* **Work request**
Could you retype all of the records exactly, leaving out every picture?

Top of Data in this exercise

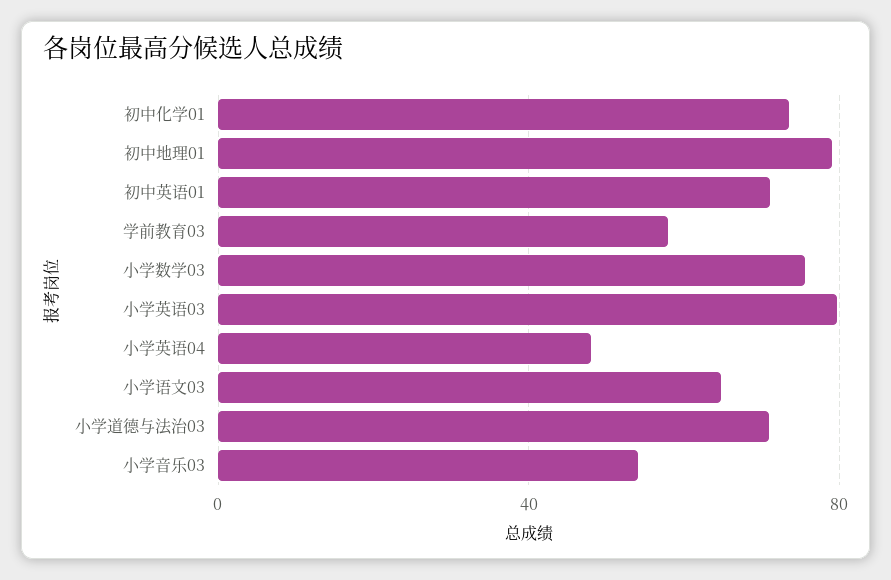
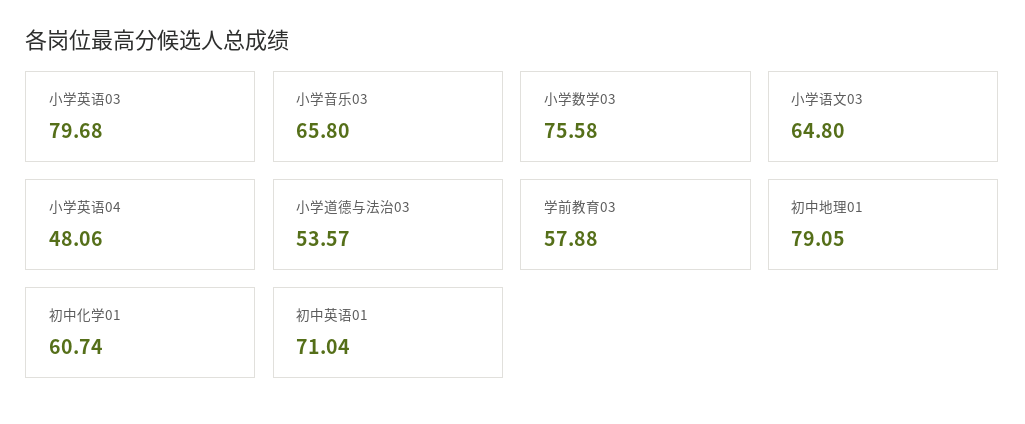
  {
-   "初中化学01": 75,
+   "初中化学01": 60.74,
    "初中地理01": 79.05,
    "初中英语01": 71.04,
    "学前教育03": 57.88,
    "小学数学03": 75.58,
    "小学英语03": 79.68,
    "小学英语04": 48.06,
    "小学语文03": 64.8,
-   "小学道德与法治03": 70,
+   "小学道德与法治03": 53.57,
-   "小学音乐03": 55
+   "小学音乐03": 65.8
  }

Bottom of Data in this exercise

* **Answer section**
  {
-   "初中化学01": 75,
+   "初中化学01": 60.74,
    "初中地理01": 79.05,
    "初中英语01": 71.04,
    "学前教育03": 57.88,
    "小学数学03": 75.58,
    "小学英语03": 79.68,
    "小学英语04": 48.06,
    "小学语文03": 64.8,
-   "小学道德与法治03": 70,
+   "小学道德与法治03": 53.57,
-   "小学音乐03": 55
+   "小学音乐03": 65.8
  }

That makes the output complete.